▶ Prompt
Copy out every one of the lines below word for word, leaving out the pictures.

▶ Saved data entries
■ ■ ■
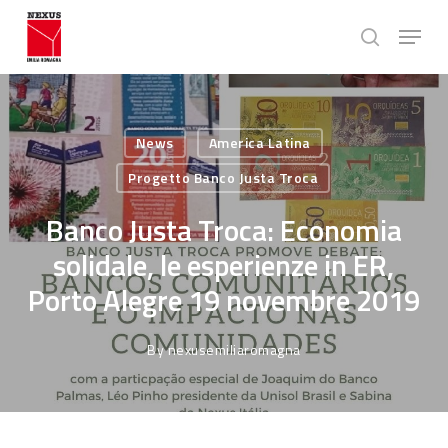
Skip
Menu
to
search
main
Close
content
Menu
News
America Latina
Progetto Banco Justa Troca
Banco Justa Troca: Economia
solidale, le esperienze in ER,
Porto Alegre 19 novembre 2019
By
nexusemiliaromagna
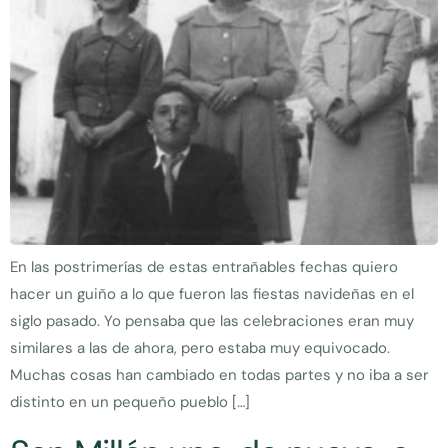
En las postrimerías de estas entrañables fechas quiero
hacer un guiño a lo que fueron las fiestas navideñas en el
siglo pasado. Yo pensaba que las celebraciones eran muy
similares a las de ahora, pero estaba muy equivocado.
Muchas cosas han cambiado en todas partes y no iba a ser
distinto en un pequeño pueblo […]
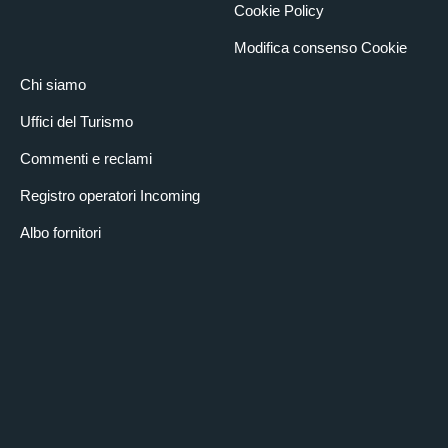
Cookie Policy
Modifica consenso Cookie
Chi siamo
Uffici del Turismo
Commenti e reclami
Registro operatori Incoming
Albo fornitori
■ ■ ■
▶ Completed exercise
Skip
Menu
to
search
main
Close
content
Menu
News
America Latina
Progetto Banco Justa Troca
Banco Justa Troca: Economia
solidale, le esperienze in ER,
Porto Alegre 19 novembre 2019
By
nexusemiliaromagna
En las postrimerías de estas entrañables fechas quiero
hacer un guiño a lo que fueron las fiestas navideñas en el
siglo pasado. Yo pensaba que las celebraciones eran muy
similares a las de ahora, pero estaba muy equivocado.
Muchas cosas han cambiado en todas partes y no iba a ser
distinto en un pequeño pueblo […]
Cookie Policy
Modifica consenso Cookie
Chi siamo
Uffici del Turismo
Commenti e reclami
Registro operatori Incoming
Albo fornitori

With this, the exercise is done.